• **Work to complete**
Every entry below should be written out exactly, and no image should appear.

====

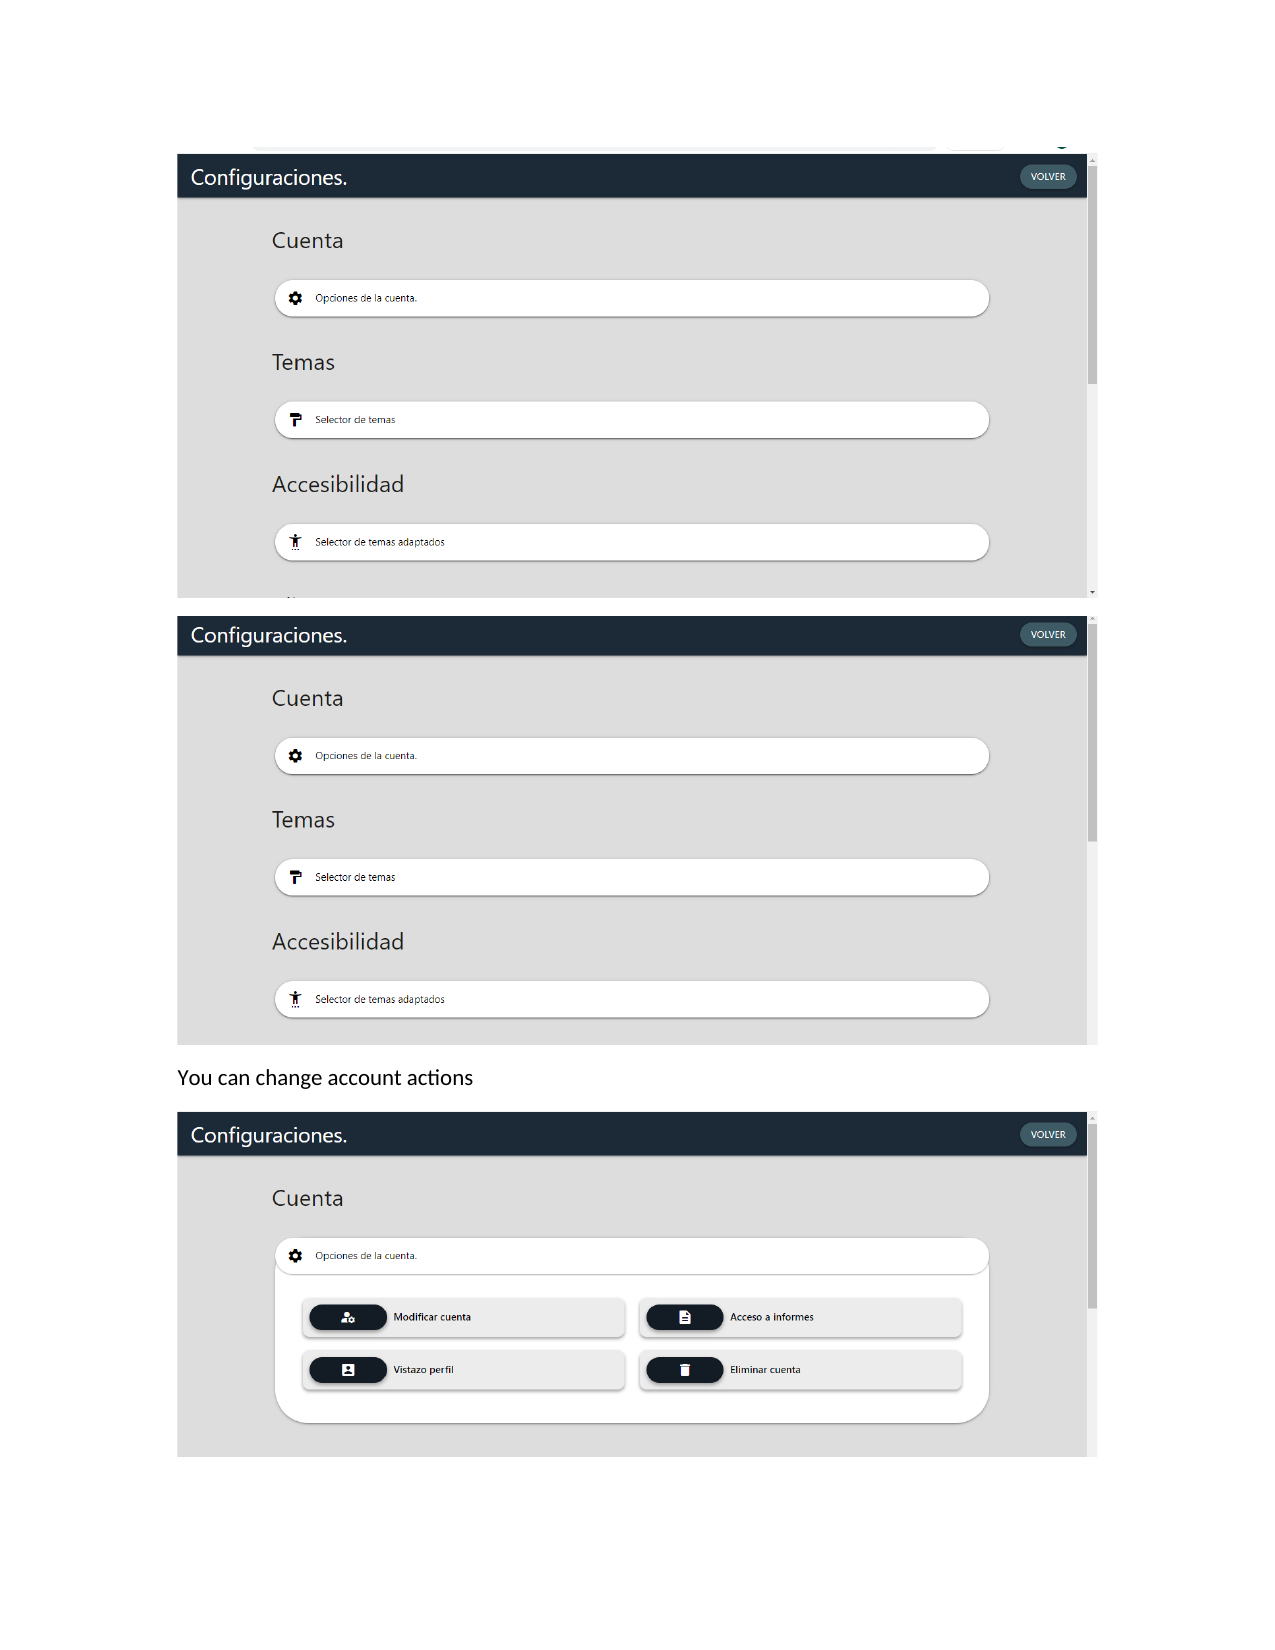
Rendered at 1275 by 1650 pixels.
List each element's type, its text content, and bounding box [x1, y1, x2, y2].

picture [177, 147, 1098, 598]
picture [177, 1110, 1098, 1457]
text You can change account actions [177, 1063, 1098, 1092]
picture [177, 616, 1098, 1045]
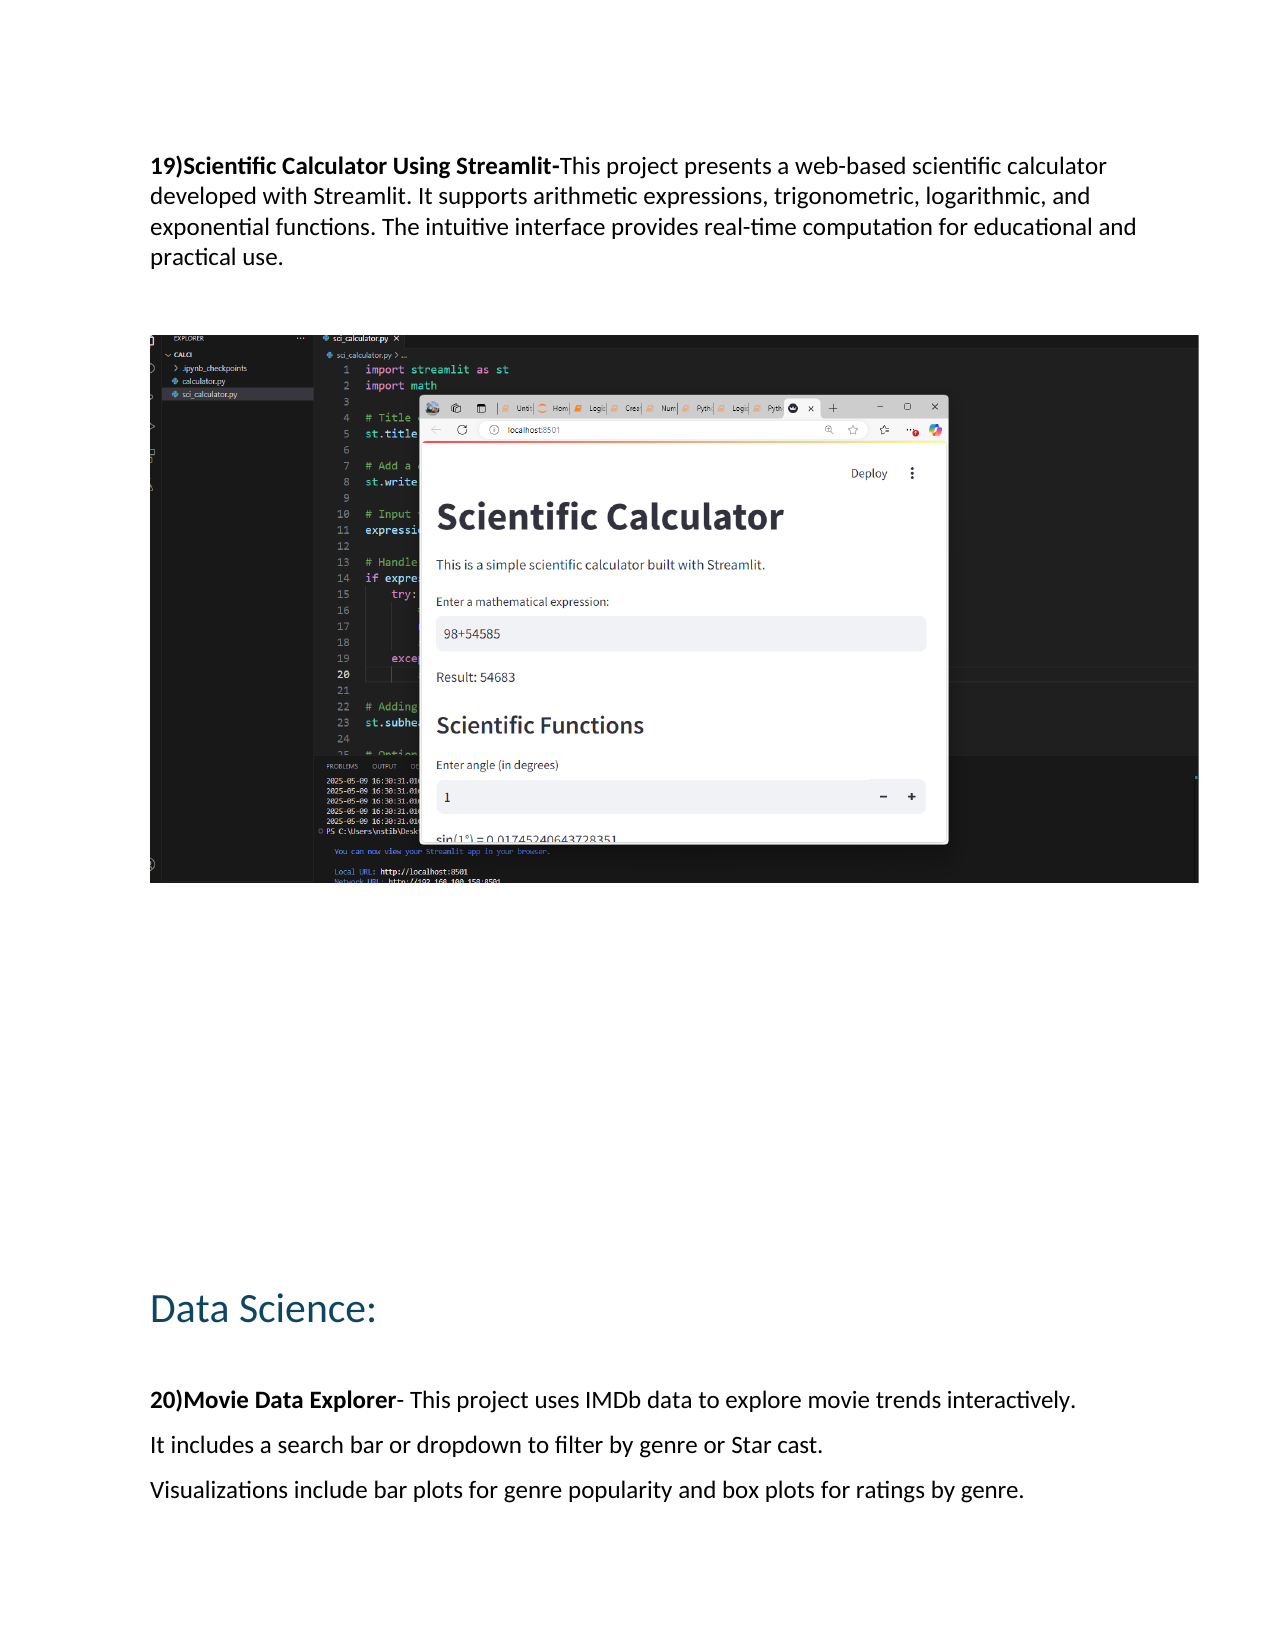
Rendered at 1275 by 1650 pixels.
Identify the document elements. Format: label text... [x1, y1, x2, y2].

====

• **Answer for this exercise**
Rendered at 1275 by 1650 pixels.
List each element's type, its text content, and bounding box [x1, y1, x2, y2].

picture [177, 147, 1098, 598]
picture [177, 1110, 1098, 1457]
text You can change account actions [177, 1063, 1098, 1092]
picture [177, 616, 1098, 1045]
Rendered at 1275 by 1650 pixels.
Identify the document elements. Format: label text... [x1, y1, x2, y2].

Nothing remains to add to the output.